= AIM OF THE TASK =
Copy out the naming lines of each row below word for word, from kingdom through common name, and leave out the pictures.

** begin **

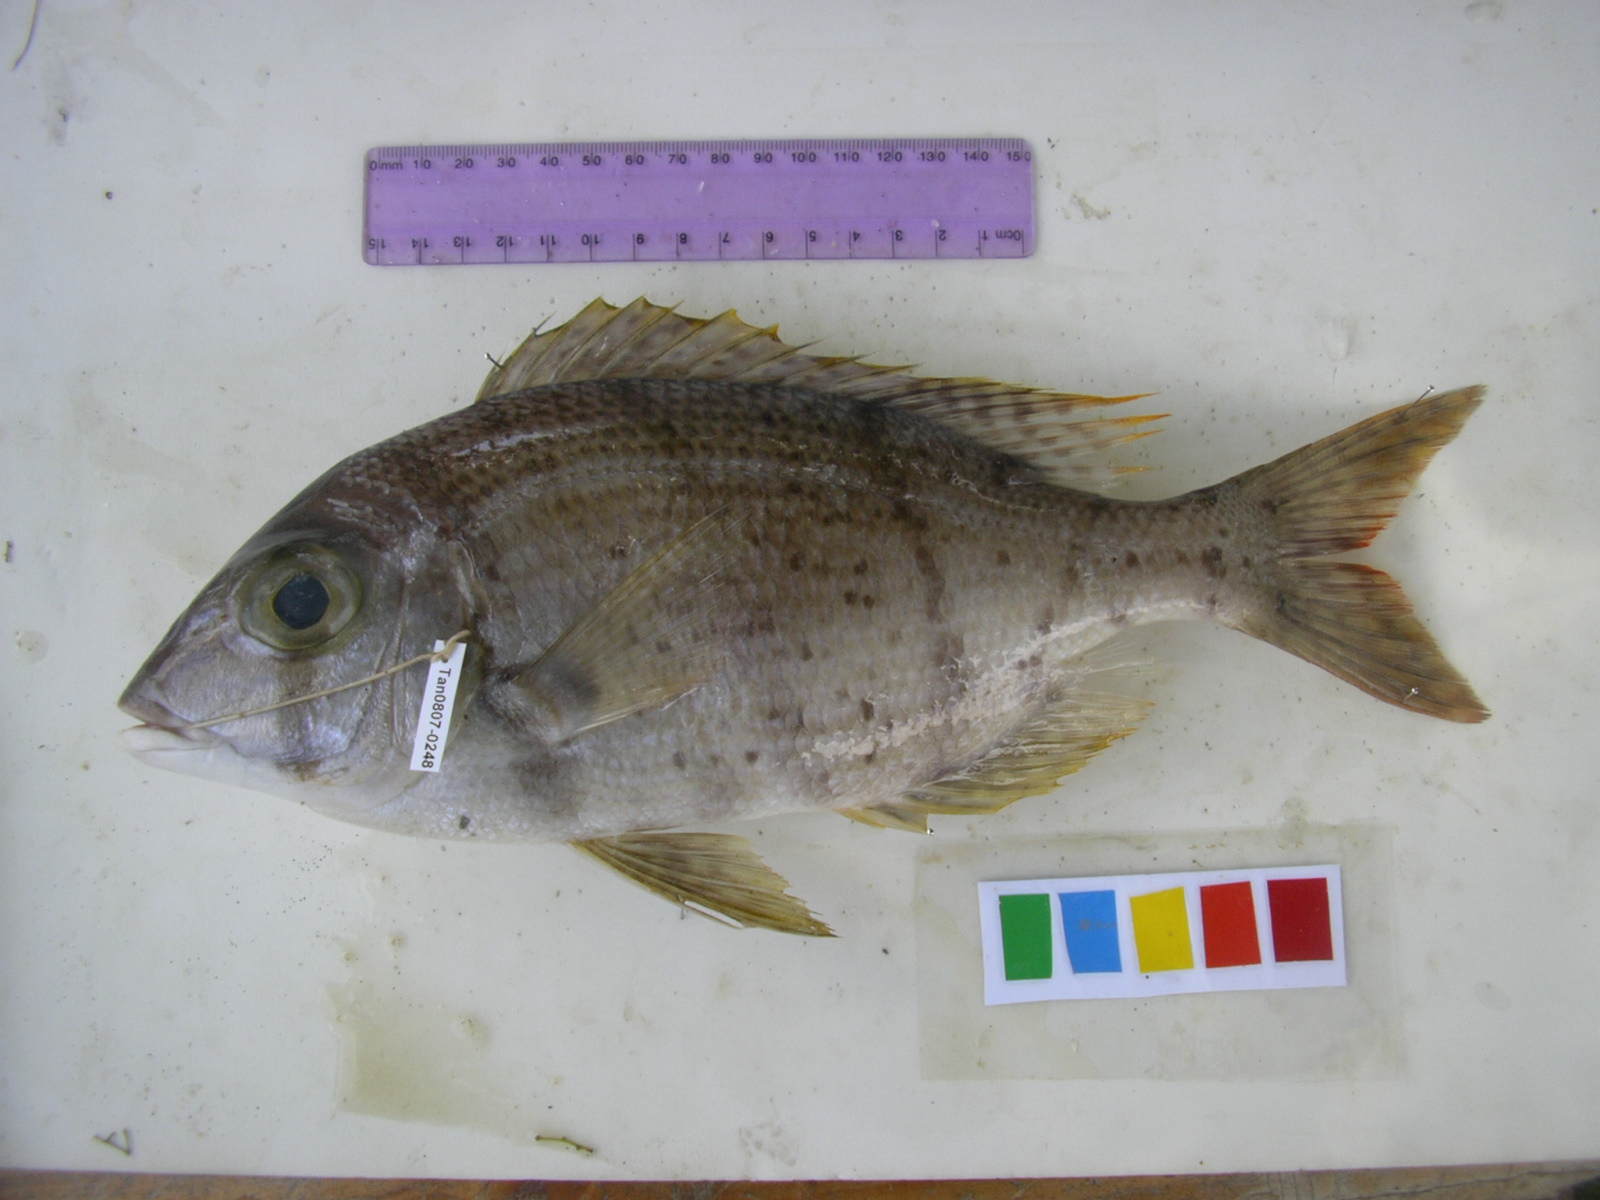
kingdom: Animalia
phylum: Chordata
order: Perciformes
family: Lethrinidae
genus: Gymnocranius
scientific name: Gymnocranius grandoculis
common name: Blue-lined large-eye bream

** end **

= RESULT OF THIS TASK =
kingdom: Animalia
phylum: Chordata
order: Perciformes
family: Lethrinidae
genus: Gymnocranius
scientific name: Gymnocranius grandoculis
common name: Blue-lined large-eye bream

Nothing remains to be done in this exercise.